CCM, genetic algorithms (GA), neural networks such as Hopfield's [Hop 85] and constraint programming all target algorithm-less computation. CCM and GA are similar in that both perform stochastic computation, and that data are converted and tested by evaluation functions. However, they differ in that the evaluation functions in GA use global information, but those in CCM use local information only. GA is applicable only when a specification can be written. Hopfield networks also work with global evaluation functions called energy functions, though they are not computed explicitly. In constraint programming, symbolic constraints are usually satisfied by constraint propagation. The N queens system in CCM suggests an alternative method of constraint satisfaction, which is much easier to program and probably more robust.
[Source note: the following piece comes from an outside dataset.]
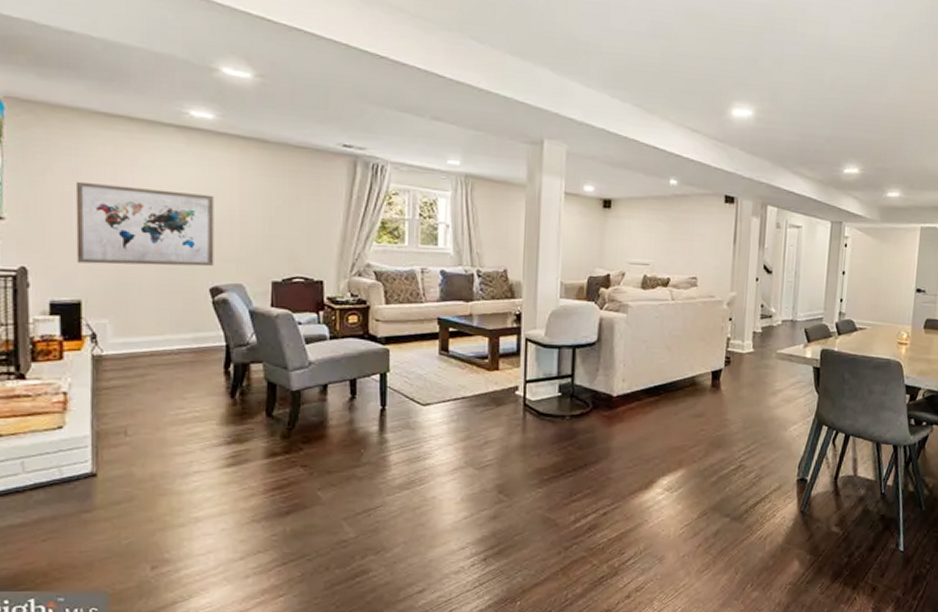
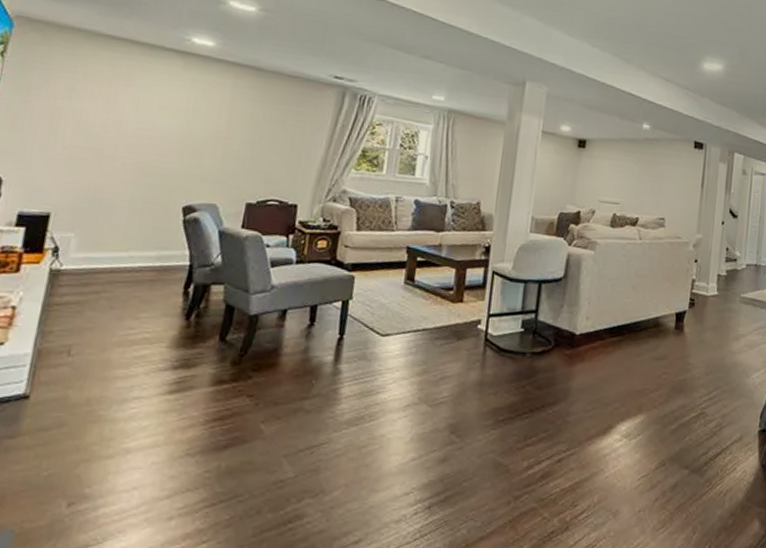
wall art: present [75,181,214,267] -> none [54,97,202,186]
CCM-based systems that use a parallel scheduling strategy have similarity to the chemical abstract machine [Ber 90] which is also based on a production system. However, their target is not self-organization but the building of a semantic model for parallel computation, and it does not use evaluation functions. A set of rules and LODs in CCM can also be regarded as a description of a probabilistic algorithm [Bra 88]. However, our target is quite different from that of conventional probabilistic algorithms. A probabilistic algorithm must have correctness, which is meaningful only when there is a specification of the algorithm. On the contrary, our target is computation without complete specification.
Other approaches related to the self-organization of computational systems include self-organizing neural networks, artificial life, and connectics [Tak 91].